Using less than 100 words, convince me to read your favorite novel or short story.

The 100 word limit is firm; violate it and you will be forced to watch Jane Velasquez-Mitchell servicing her mistress, Nancy Grace.

Anybody up for it?

ETA: for the challenge, that is. If you actually want to watch JVM & NG getting it on, I’m not sure I want to talk to you.

Do the book’s title and author count toward the 100-word limit? I don’t want to take the SLIGHTEST chance of having to face those consequences.

Fewer.

Persuade.

Jane Velez-Mitchell.

your favorite novel or short story
:wink:

I’m going to say the title & author don’t count, nor the “by” in between them.

Can I choose a random book? I don’t have a favorite.

You want cocky? I’ll limit myself to merely quoting Wikipedia. WE, by Yevgeny Zamyatin…

We? Really?

I’ll go with John Barth’s The Sot-Weed Factor, an intricately plotted historical novel that is so much more – hilarious, bawdy, touching, and sometimes all three at once. Oddly enough, it’s based on a true story (including the secret of the sacred eggplant). The plot is delightfully convoluted – like riding a roller coaster in four dimensions. Characters appear, vanish, reappear, and turn out to be someone else altogether. There’s philosophy, the hero’s journey, literary references and kinky sex and it is one of the greatest 20th century novels.

As my great-great-great-grandmother said just before they hanged her for operating as a Russian spy, “Quoting is for sissies. I fyou have a point to make, use your own words.”

It’s 1984 – written in the USSR.

“Flop Sweat”

Harlan Ellison

He wrote it on the fly in less than 3 hours, and when he read it aloud on the radio that evening, the city of Los Angeles wet itself.

“The Mountains of Mourning”, by Lois McMaster Bujold. She’s won four Hugos for her stories about the Vorkosigans. Reading this is a spoiler for the earlier works (the saga begins with Shards of Honor) but I didn’t care, I immediately started reading them too. Also, it’s a work of fiction that’s made me donate money to a charity. No other work of fiction has made me do that.

The charity is Smile Train.

Roger Zelazny’s “A Night in the Lonesome October”

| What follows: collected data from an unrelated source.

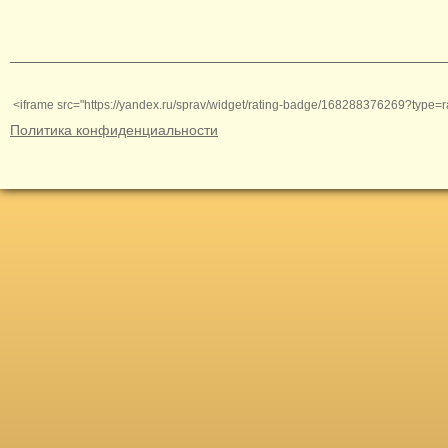
<iframe src="https://yandex.ru/sprav/widget/rating-badge/168288376269?type=r
Политика конфиденциальности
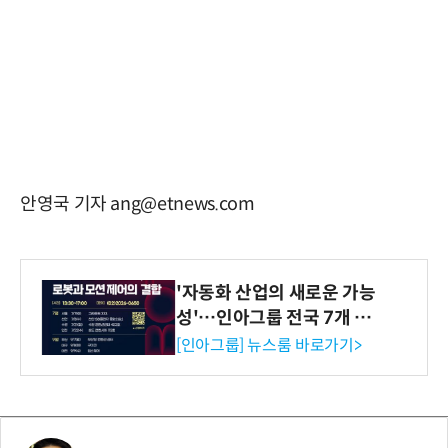
안영국 기자 ang@etnews.com
'자동화 산업의 새로운 가능
성'…인아그룹 전국 7개 도
시 세미나 페어 개최
[인아그룹] 뉴스룸 바로가기>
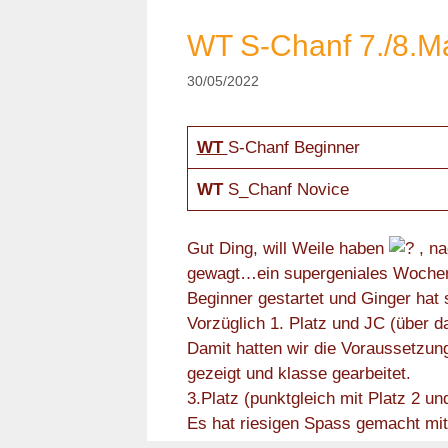
WT S-Chanf 7./8.M
30/05/2022
WT
S-Chanf Beginner
WT
S_Chanf Novice
Gut Ding, will Weile haben
, na
gewagt…ein supergeniales Wochene
Beginner gestartet und Ginger hat 
Vorzüglich 1. Platz und JC (über d
Damit hatten wir die Voraussetzung
gezeigt und klasse gearbeitet.
3.Platz (punktgleich mit Platz 2 un
Es hat riesigen Spass gemacht mit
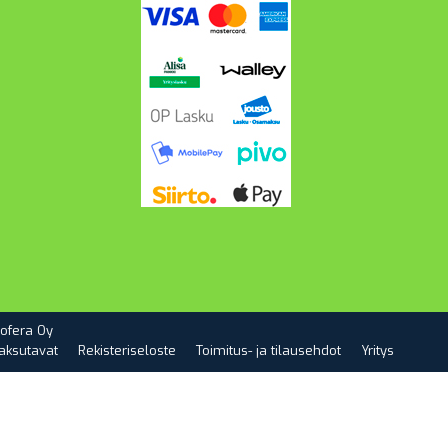
ofera Oy
aksutavat
Rekisteriseloste
Toimitus- ja tilausehdot
Yritys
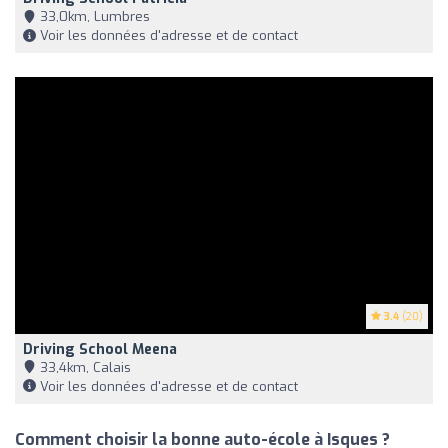
33,0km, Lumbres
Voir les données d'adresse et de contact
3.4
(20)
Driving School Meena
33,4km, Calais
Voir les données d'adresse et de contact
Comment choisir la bonne auto-école à Isques ?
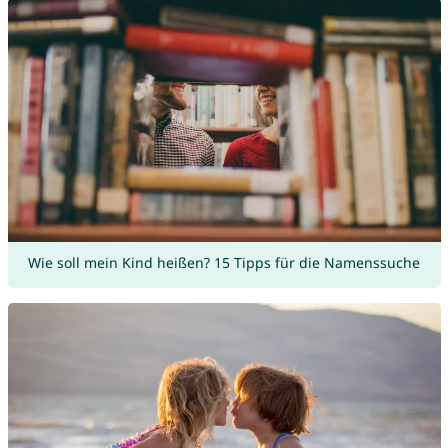
Wie soll mein Kind heißen? 15 Tipps für die Namenssuche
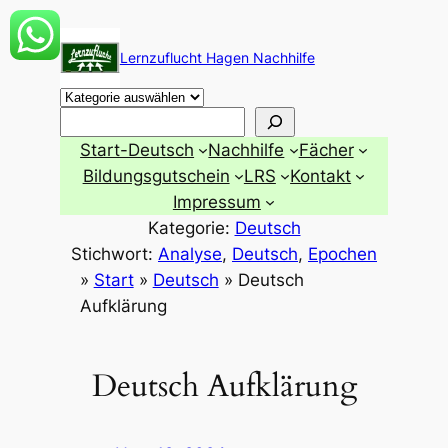
Zum
Inhalt
Lernzuflucht Hagen Nachhilfe
springen
Suchen
Start-Deutsch
Nachhilfe
Fächer
Bildungsgutschein
LRS
Kontakt
Impressum
Kategorie:
Deutsch
Stichwort:
Analyse
, 
Deutsch
, 
Epochen
»
Start
»
Deutsch
»
Deutsch
Aufklärung
Deutsch Aufklärung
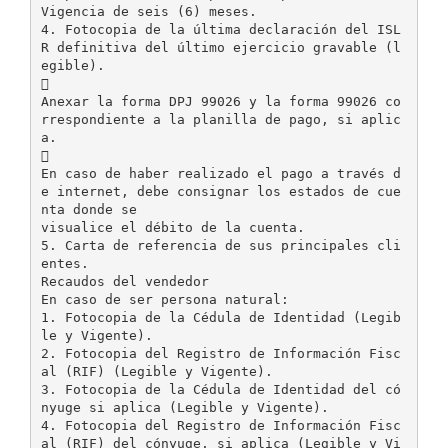
Vigencia de seis (6) meses.
4. Fotocopia de la última declaración del ISL
R definitiva del último ejercicio gravable (l
egible).

Anexar la forma DPJ 99026 y la forma 99026 co
rrespondiente a la planilla de pago, si aplic
a.

En caso de haber realizado el pago a través d
e internet, debe consignar los estados de cue
nta donde se
visualice el débito de la cuenta.
5. Carta de referencia de sus principales cli
entes.
Recaudos del vendedor
En caso de ser persona natural:
1. Fotocopia de la Cédula de Identidad (Legib
le y Vigente).
2. Fotocopia del Registro de Información Fisc
al (RIF) (Legible y Vigente).
3. Fotocopia de la Cédula de Identidad del có
nyuge si aplica (Legible y Vigente).
4. Fotocopia del Registro de Información Fisc
al (RIF) del cónyuge, si aplica (Legible y Vi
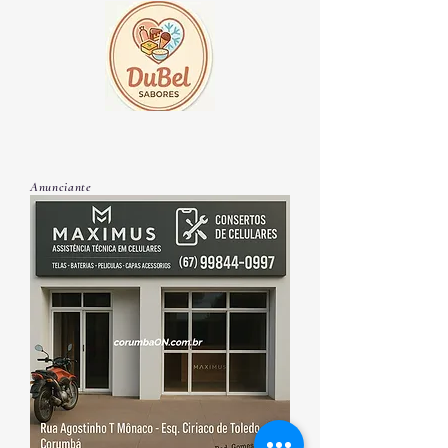
Anunciante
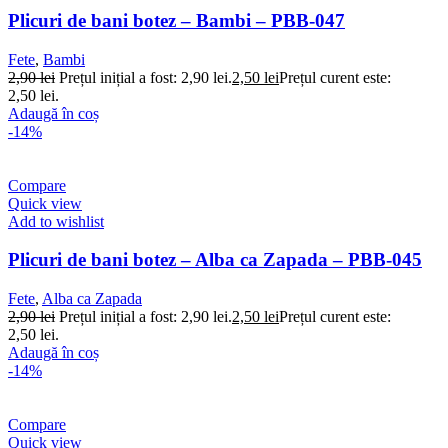
Plicuri de bani botez – Bambi – PBB-047
Fete
,
Bambi
2,90
lei
Prețul inițial a fost: 2,90 lei.
2,50
lei
Prețul curent este:
2,50 lei.
Adaugă în coș
-14%
Compare
Quick view
Add to wishlist
Plicuri de bani botez – Alba ca Zapada – PBB-045
Fete
,
Alba ca Zapada
2,90
lei
Prețul inițial a fost: 2,90 lei.
2,50
lei
Prețul curent este:
2,50 lei.
Adaugă în coș
-14%
Compare
Quick view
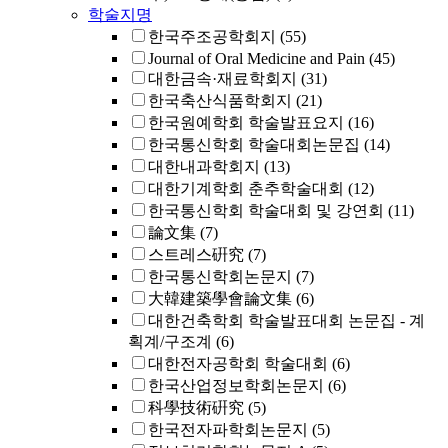
학술지명
한국주조공학회지
(55)
Journal of Oral Medicine and Pain
(45)
대한금속·재료학회지
(31)
한국축산식품학회지
(21)
한국원예학회 학술발표요지
(16)
한국통신학회 학술대회논문집
(14)
대한내과학회지
(13)
대한기계학회 춘추학술대회
(12)
한국통신학회 학술대회 및 강연회
(11)
論文集
(7)
스트레스硏究
(7)
한국통신학회논문지
(7)
大韓建築學會論文集
(6)
대한건축학회 학술발표대회 논문집 - 계
획계/구조계
(6)
대한전자공학회 학술대회
(6)
한국산업정보학회논문지
(6)
科學技術硏究
(5)
한국전자파학회논문지
(5)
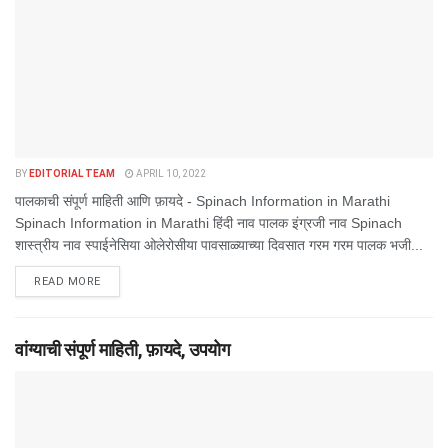
BY
EDITORIAL TEAM
APRIL 10, 2022
पालकाची संपूर्ण माहिती आणि फ़ायदे - Spinach Information in Marathi
Spinach Information in Marathi हिंदी नाव पालक इंग्रजी नाव Spinach
शास्त्रीय नाव स्पाईनेसिया ओलेरोसीया पावसाळ्याच्या दिवसात गरम गरम पालक भजी...
DETAILS
READ MORE
वांग्याची संपूर्ण माहिती, फ़ायदे, उपयोग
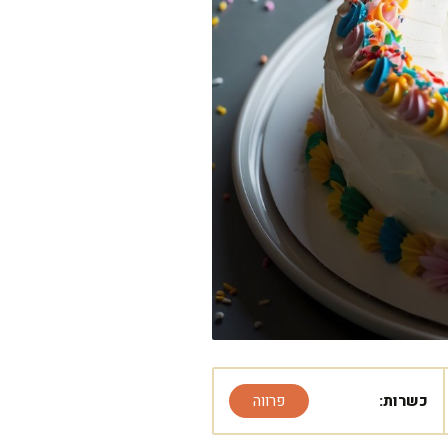
כשרות:
פרווה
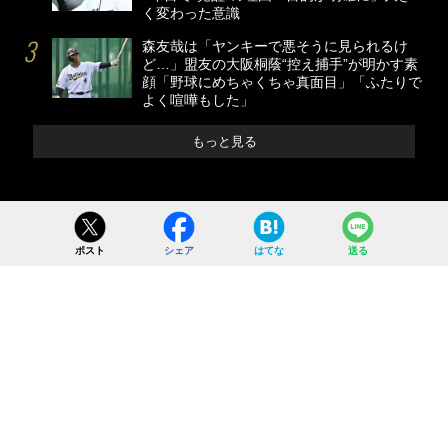
く変わった意識
森友哉は「ヤンキーで悪そうに見られるけ
ど…」盟友の大阪桐蔭“控え捕手”が明かす素
顔「野球にめちゃくちゃ真面目」「ふたりで
よく喧嘩もした」
もっと見る
ポスト
シェア
はてな
送る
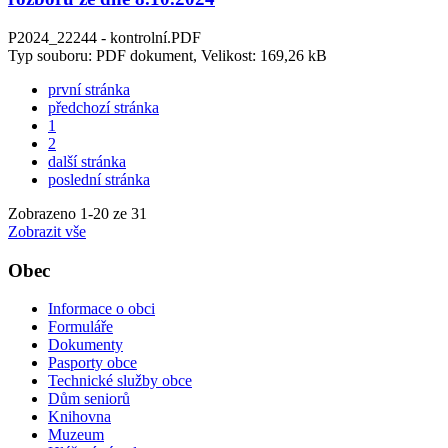
P2024_22244 - kontrolní.PDF
Typ souboru: PDF dokument, Velikost: 169,26 kB
první stránka
předchozí stránka
1
2
další stránka
poslední stránka
Zobrazeno
1
-
20
ze 31
Zobrazit vše
Obec
Informace o obci
Formuláře
Dokumenty
Pasporty obce
Technické služby obce
Dům seniorů
Knihovna
Muzeum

Jack the Ripper attempts to save the world from Lovecraftian horrors with the assistance of his faithful, intelligent familiar, a shaggy dog named Snuff. Together, they work on completing the rituals that will keep the world safe, all while trying to figure out who might be their friends and enemies amongst various Victorian heroes and villains - Dracula, Dr. Frankenstein, the Wolfman, a mad monk, a great detective…but who serves what side isn’t always as clear as one might think. To them all, this is the Great Game, while to the world, it could be the beginning of the end!